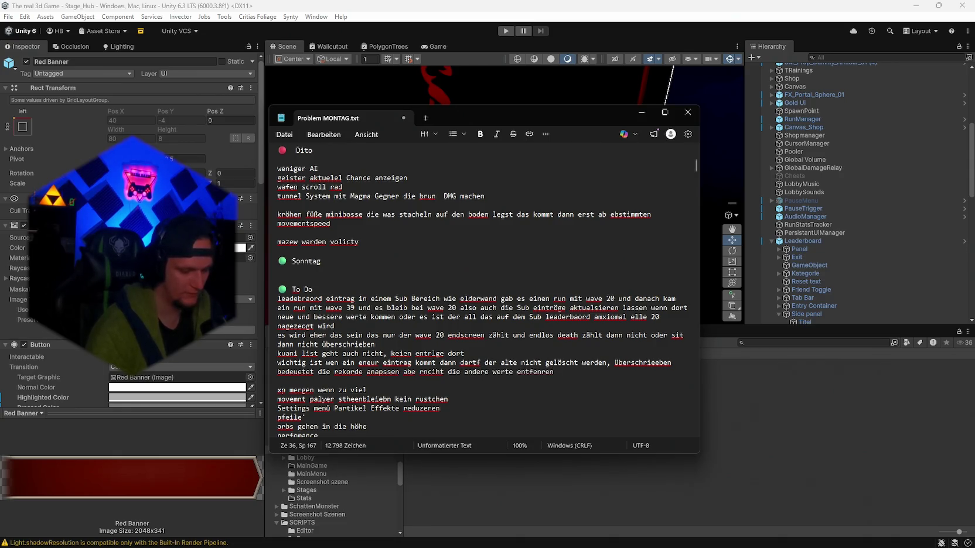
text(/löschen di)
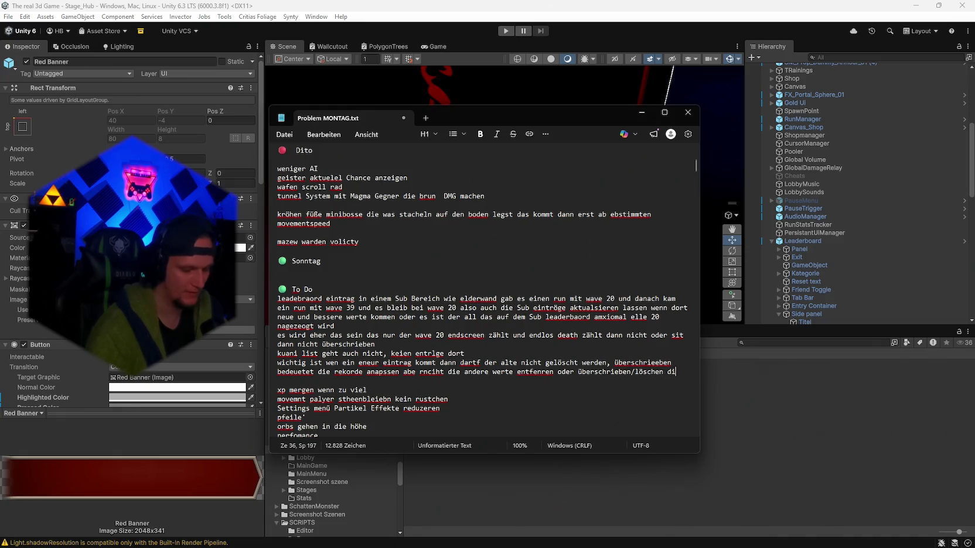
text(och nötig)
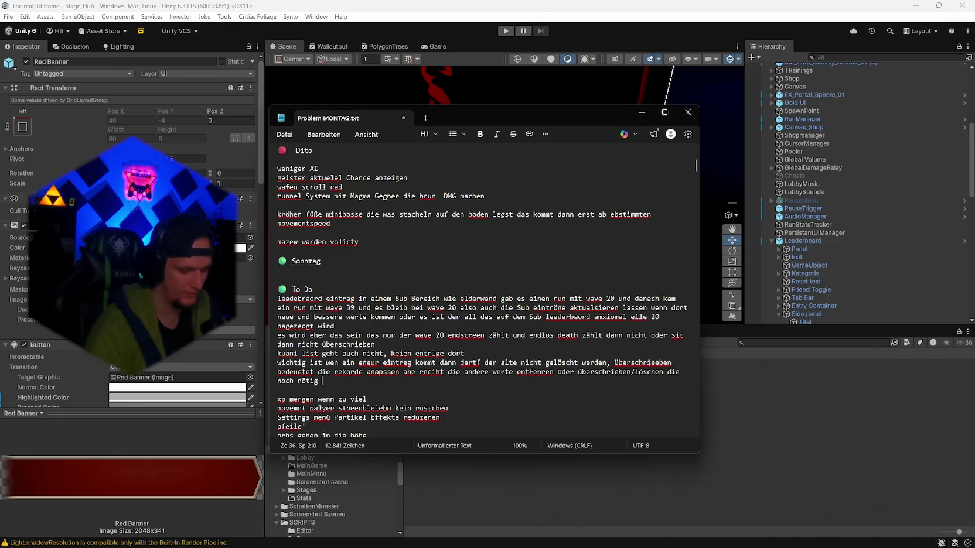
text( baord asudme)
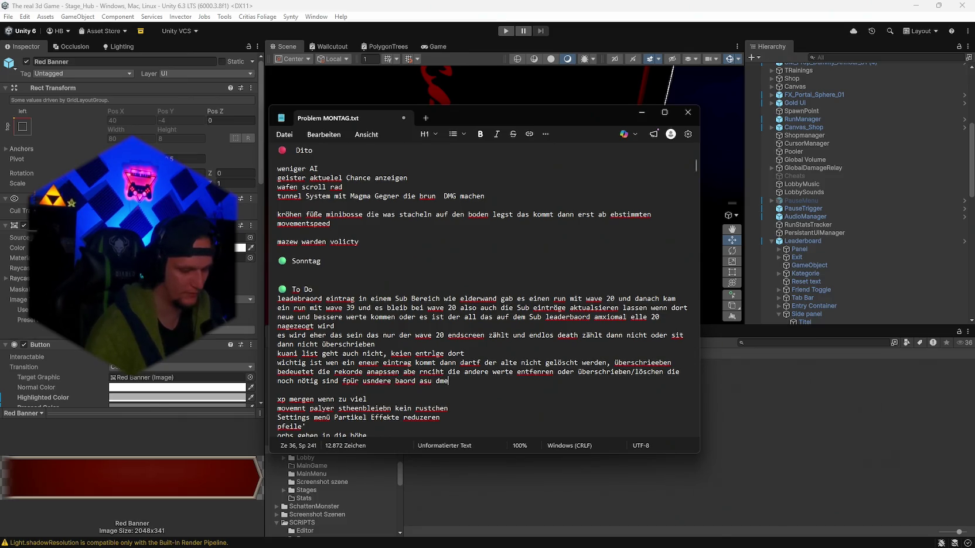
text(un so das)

★ ★ ★ ★

Problem requirements: From the first line of the material to the last, retype everything exactly except the images.

Response area:
text(/löschen di)
text(och nötig)
text( baord asudme)
text(un so das)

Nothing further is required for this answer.